IT DOESN’T take long.
An hour, tops, to figure out that the Latham in the note is Latham Jackson, who lived just up the street to the north of Shiv’s house. According to the notes from the canvass, his mother said he wasn’t home during the shooting, and on recanvass, Latham himself claimed not to have seen anything.
It took less than an hour after that to learn that Latham died the same day as the recanvass, found dead only hours after one of our patrol officers interviewed him. The fucking detectives in the Eleventh didn’t bother to tell us, seeing it as a run-of-the-mill B and E in K-Town that SOS didn’t need to know about. Latham surprised the burglar, apparently, and the offender put two bullets in Latham’s chest and skedaddled with his video equipment.
It makes sense. It might be true. But I don’t like it. Neither does Carla.
Doesn’t take us long, either, to get a look at Latham’s email account, courtesy of his mother. Latham sent this video of the K-Town shooting to his cousin Renfro, who works at the DMV. Renfro, obviously, is the one who delivered it to our station house.
We pay him a visit at work downtown, the secretary of state’s office. He’s not so thrilled to be hearing from us, but we keep it on the down low, not flashing badges or anything, meeting him at his break time midafternoon outside 69 West. He admits he sent us the tape but swears up and down that Latham didn’t see anything live, only recorded it, so anything he knows, we know. Carla works him over a little, mentioning the idea of a blackmail scheme and how it would be a shame if Renfro didn’t help us right now. Renfro looks like he’s going to faint, but he swears there’s nothing more to tell. We decide we believe him.
“Now what?” Carla says. “Solving K-Town so fast stopped a riot. We let it out that we got it wrong, that riot’s gonna happen. But we can’t ignore it, either.”
“Talk about riots,” I say. “Imagine if it came out that we had a video of white guys shooting up that house and sat on it, let a couple black guys take the fall.”
“I wasn’t suggesting we sit on it,” she says. “I was suggesting we investigate quietly. Like, real quietly.

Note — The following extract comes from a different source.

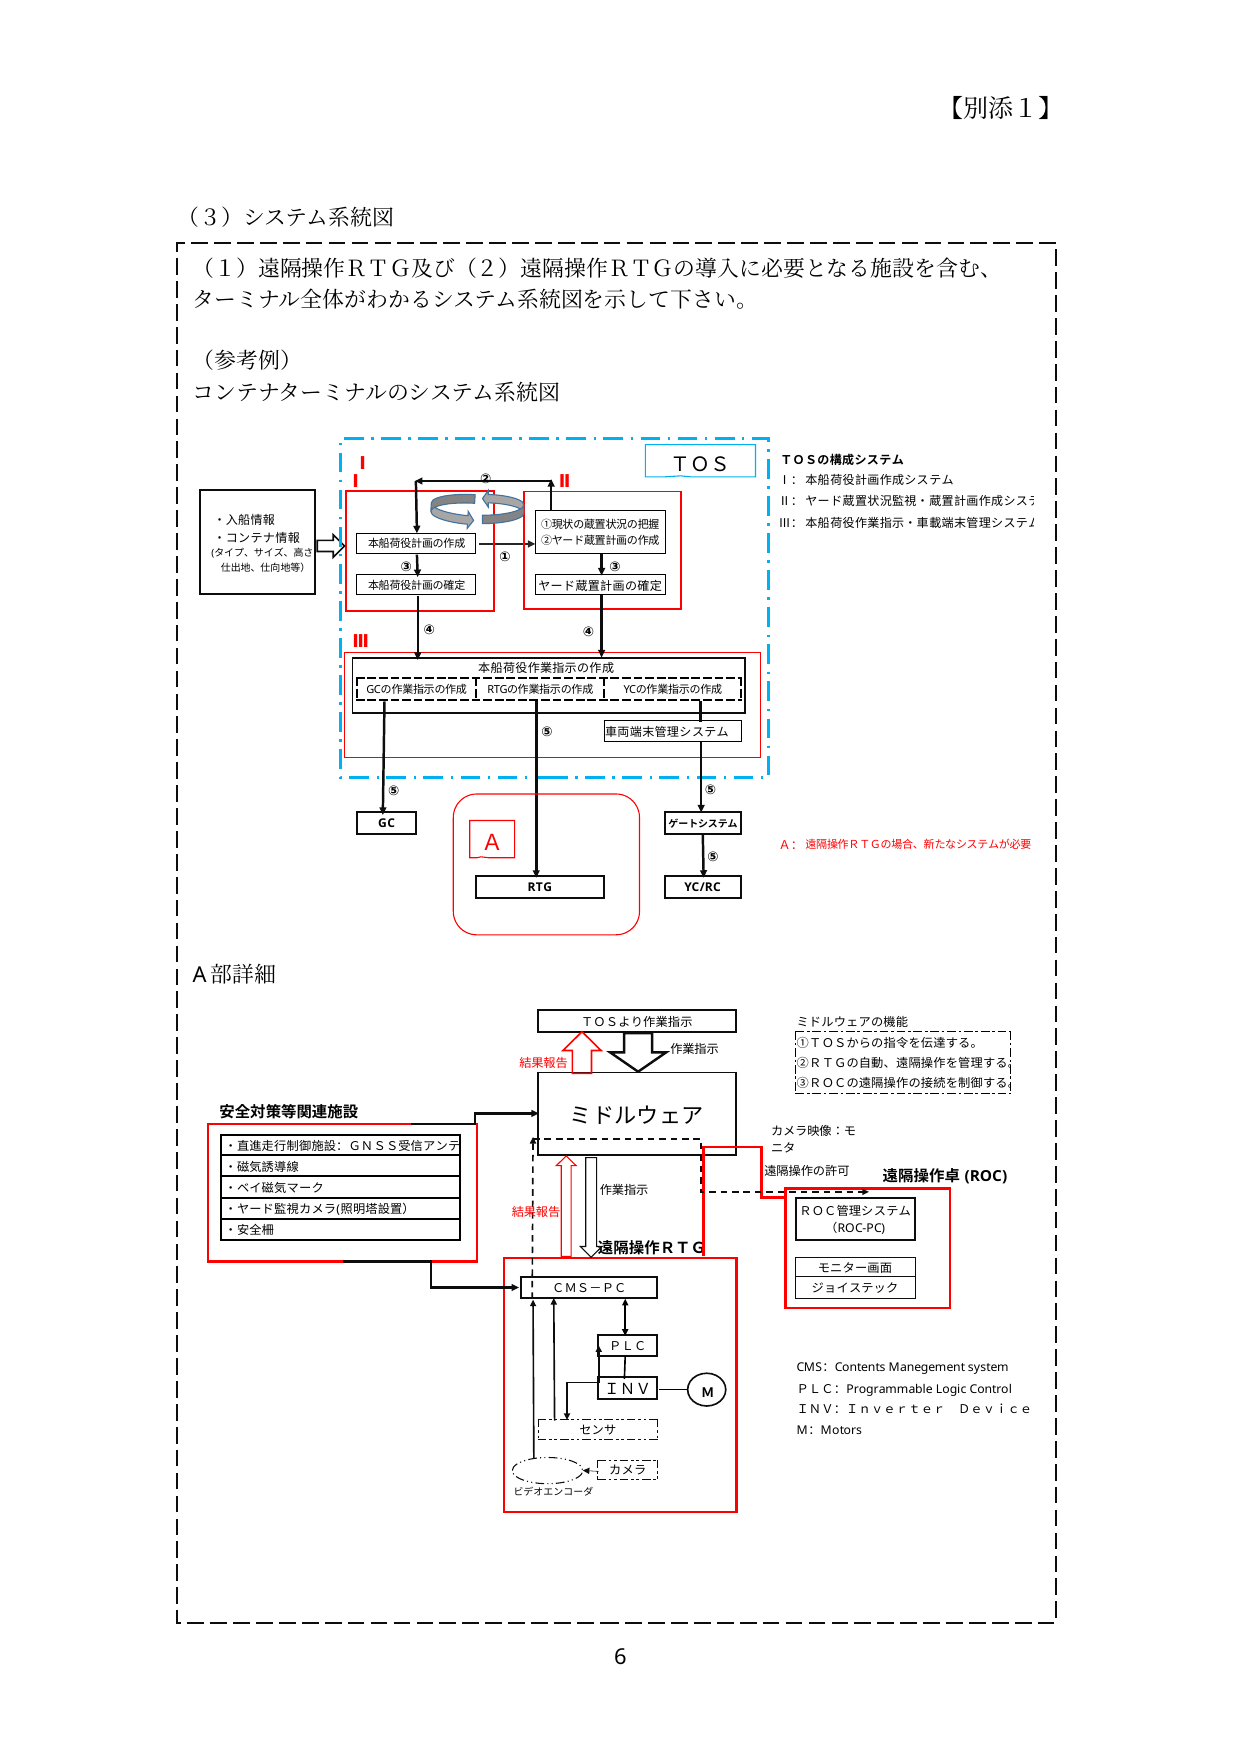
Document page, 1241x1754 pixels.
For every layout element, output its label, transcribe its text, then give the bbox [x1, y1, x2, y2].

Like, Sosh and Rodriguez don’t need to know. Not until we can be sure. We can’t let this out until we’re ready to arrest those white guys, whoever they are.”
Keeping Mat and Sosh in the dark is fine by me. I wanted Carla in the dark, too.

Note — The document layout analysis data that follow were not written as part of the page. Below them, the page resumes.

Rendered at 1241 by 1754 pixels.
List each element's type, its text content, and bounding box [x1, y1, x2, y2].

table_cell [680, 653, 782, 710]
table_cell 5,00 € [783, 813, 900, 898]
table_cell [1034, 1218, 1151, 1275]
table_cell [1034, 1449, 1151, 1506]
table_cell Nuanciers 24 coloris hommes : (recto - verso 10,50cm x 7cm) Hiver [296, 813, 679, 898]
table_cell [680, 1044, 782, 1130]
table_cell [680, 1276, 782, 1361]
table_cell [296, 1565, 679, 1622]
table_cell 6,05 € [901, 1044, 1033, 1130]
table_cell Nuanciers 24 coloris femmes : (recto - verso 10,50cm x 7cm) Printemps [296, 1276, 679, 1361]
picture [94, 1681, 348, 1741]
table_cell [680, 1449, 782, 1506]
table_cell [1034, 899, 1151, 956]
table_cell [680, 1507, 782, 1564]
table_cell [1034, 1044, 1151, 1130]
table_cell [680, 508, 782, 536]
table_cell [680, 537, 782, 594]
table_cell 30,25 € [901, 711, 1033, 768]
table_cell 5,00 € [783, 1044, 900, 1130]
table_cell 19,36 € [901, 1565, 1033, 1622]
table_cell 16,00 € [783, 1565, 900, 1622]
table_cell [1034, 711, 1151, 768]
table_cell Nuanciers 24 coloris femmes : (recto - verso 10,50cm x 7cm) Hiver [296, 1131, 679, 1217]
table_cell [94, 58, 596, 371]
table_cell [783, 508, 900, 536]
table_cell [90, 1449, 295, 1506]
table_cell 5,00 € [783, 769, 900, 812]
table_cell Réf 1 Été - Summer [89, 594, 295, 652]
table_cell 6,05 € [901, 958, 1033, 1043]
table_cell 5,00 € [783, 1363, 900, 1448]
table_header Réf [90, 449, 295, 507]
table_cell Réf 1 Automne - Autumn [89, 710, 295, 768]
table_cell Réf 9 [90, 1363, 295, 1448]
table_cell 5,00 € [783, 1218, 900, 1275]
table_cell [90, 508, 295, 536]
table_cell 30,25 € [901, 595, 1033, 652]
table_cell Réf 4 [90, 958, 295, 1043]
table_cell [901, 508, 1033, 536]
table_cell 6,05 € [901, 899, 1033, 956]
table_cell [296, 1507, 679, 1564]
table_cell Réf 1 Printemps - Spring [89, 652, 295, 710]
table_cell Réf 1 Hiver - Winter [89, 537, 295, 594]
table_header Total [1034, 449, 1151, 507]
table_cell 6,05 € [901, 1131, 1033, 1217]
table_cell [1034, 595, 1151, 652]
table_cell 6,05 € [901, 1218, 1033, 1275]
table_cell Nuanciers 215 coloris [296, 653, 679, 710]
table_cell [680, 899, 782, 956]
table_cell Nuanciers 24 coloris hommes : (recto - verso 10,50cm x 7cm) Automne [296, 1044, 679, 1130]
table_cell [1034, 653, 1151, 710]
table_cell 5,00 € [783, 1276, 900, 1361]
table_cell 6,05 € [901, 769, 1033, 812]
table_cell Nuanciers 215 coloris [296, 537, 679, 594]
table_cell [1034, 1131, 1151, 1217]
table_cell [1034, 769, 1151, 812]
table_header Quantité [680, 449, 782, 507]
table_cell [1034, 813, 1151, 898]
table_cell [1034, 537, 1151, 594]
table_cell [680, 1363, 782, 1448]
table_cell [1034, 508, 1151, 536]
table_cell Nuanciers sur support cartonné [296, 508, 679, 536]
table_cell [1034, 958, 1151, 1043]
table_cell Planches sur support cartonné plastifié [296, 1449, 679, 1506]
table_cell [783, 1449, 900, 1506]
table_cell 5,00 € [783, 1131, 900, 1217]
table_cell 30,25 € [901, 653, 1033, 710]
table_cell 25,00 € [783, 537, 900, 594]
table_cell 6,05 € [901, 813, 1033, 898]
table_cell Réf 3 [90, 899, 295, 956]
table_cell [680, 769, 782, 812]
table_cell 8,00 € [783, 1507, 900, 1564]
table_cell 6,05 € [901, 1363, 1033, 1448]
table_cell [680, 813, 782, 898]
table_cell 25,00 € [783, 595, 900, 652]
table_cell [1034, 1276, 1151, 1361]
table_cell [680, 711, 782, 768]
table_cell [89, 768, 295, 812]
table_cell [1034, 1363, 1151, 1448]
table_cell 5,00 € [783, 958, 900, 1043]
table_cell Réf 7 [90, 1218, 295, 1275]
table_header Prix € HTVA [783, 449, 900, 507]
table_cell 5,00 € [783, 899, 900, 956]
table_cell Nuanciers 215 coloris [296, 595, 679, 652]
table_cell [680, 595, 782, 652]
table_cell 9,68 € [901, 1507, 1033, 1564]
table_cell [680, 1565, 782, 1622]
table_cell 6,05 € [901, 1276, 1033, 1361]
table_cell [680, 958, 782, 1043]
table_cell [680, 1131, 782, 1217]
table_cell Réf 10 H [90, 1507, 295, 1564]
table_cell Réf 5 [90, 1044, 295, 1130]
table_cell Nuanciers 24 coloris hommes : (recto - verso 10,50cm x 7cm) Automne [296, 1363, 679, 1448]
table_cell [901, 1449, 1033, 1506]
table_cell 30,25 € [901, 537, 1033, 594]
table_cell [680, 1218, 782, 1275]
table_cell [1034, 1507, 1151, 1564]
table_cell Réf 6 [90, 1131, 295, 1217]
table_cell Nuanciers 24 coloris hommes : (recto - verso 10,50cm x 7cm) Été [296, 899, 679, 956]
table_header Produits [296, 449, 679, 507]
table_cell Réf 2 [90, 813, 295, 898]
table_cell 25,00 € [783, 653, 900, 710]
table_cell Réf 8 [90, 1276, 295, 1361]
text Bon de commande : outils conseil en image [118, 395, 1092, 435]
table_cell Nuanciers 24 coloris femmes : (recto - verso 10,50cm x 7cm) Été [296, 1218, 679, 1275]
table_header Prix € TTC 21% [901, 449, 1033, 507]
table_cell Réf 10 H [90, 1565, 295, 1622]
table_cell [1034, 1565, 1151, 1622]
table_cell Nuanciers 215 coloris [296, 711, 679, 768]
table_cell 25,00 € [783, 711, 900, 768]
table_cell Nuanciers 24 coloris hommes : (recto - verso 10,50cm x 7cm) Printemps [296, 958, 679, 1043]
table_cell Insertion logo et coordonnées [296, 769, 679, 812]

I catch Carla staring at me, her eyes squinting in the sunlight. Or one of her eyes, I should say; the other is all but swollen shut, the left side of her face still puffy and purple, tape and gauze still across her cheek.
“You’ve been thinking this for a while, haven’t you?” she says to me. “That’s why you’ve been so interested in the identity of our Jane Doe. You think this murder is about her, not drugs or drug turf.”
“Me? No. I don’t think that.”
“Yeah,” she says. “That’s why you’ve been so secretive. Searching the house behind my back. Searching Shiv’s phone, finding those calls to Romania—”
“On my own time is all,” I say.
But she’s warming to her idea. “This girl—Evie, right? She was trafficked. That’s what we think, right?”
“Yeah.”
“You think the traffickers killed her? Those white guys in the car were sex traffickers?”
“Getting way ahead of ourselves, Detective.”
“Yeah, okay.” She doesn’t look convinced. “Seems like you’re way ahead of me, though. What happened to no more secrets?”
I open my hands. “What do you want me to say? I’m learning all this at the same time as you.”
I’ve found, over time, that I can bullshit with the best of ’em on the job, certainly when I have a suspect in an interview room or some skell on the street.
Up close and personal, I don’t wear the same poker face. Valerie could read me like a book. So can Patti.
“Come clean with me, Harney,” Carla says.
“I am. I have.”
“If you’re worried about Prince Valentine—look, he was selling dope,” she says. “He was violating his probation. He ran when we knocked on his door. And he shot at you first. Even if he didn’t do K-Town, it was still a righteous shooting—”
“What, you think I’m covering my ass? Covering up a mistake? Gee, thanks a lot, Carla. If I was doing that, the last thing I’d be doing is reopening the case and looking at Evie. I’d want this case wrapped up and put behind ten locked doors.”
Absolute truth, and not a bad comeback. Until a hint of triumph plays on Carla’s face and I realize she played me.
“My point exactly,” she says. “You aren’t locking it behind ten closed doors. You’re reopening it and looking at Evie. So maybe it’s time you told me why.”
“Jesus, you missed your calling,” I say, exasperated. “You shoulda been a lawyer.”
She allows for that. She goaded me into an admission.
“Well, then I only have one further question of the witness,” she says. “Tell me, Harney, once and for all, what the hell is going on?”